§ **Aim of the exercise**
Can you copy out every line of the records below word for word, leaving the pictures out of your answer?

§ **Data supplied**
● ● ●
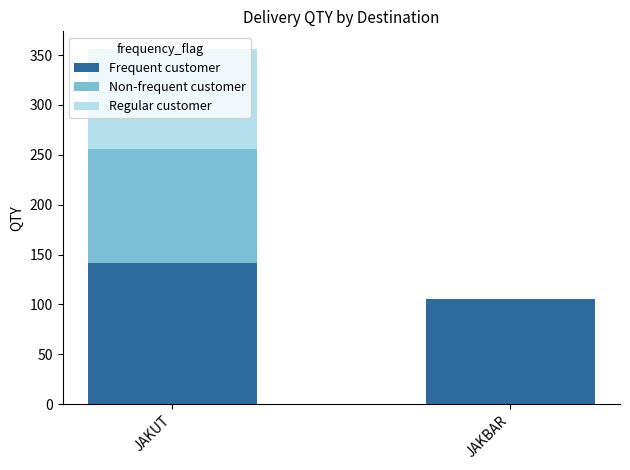

How many categories are shown in the chart?

2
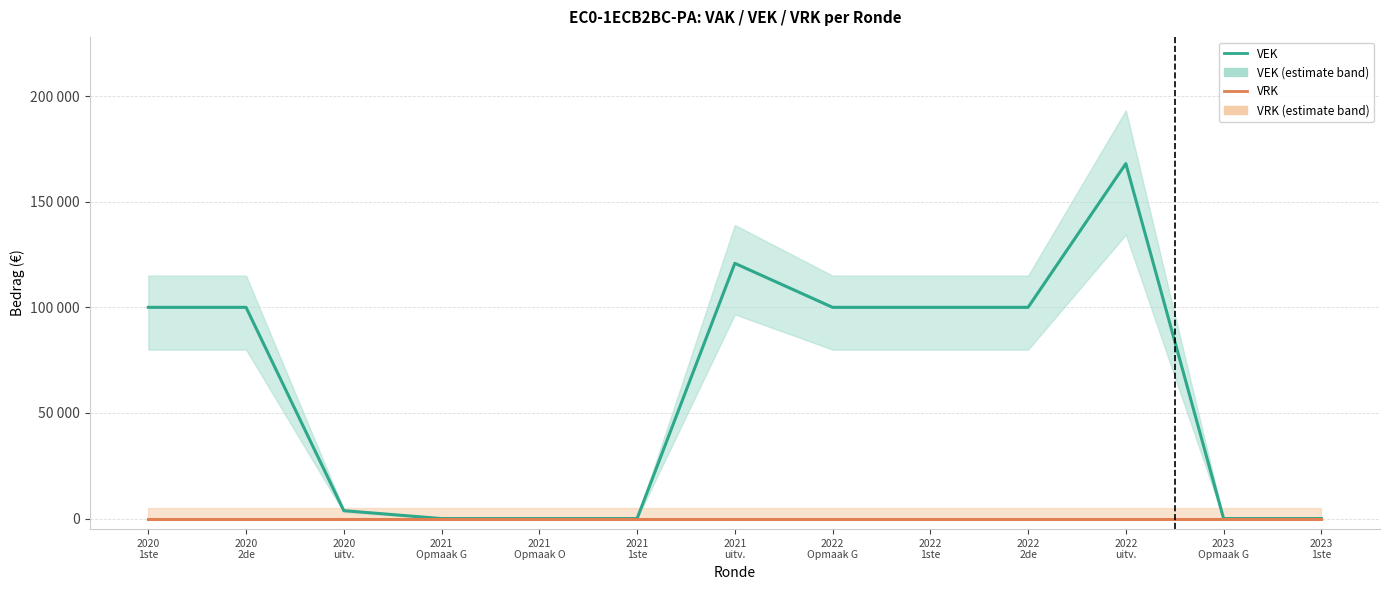

Is the value of VRK at 2020
1ste greater than the value of VEK at 2023
1ste?

No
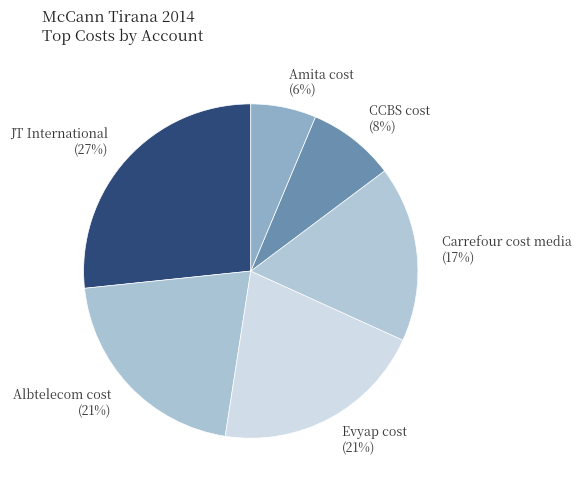

True or false: Carrefour cost media accounts for 8% of the total.

False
● ● ●
§ **Exercise response**
How many categories are shown in the chart?

2

Is the value of VRK at 2020
1ste greater than the value of VEK at 2023
1ste?

No

True or false: Carrefour cost media accounts for 8% of the total.

False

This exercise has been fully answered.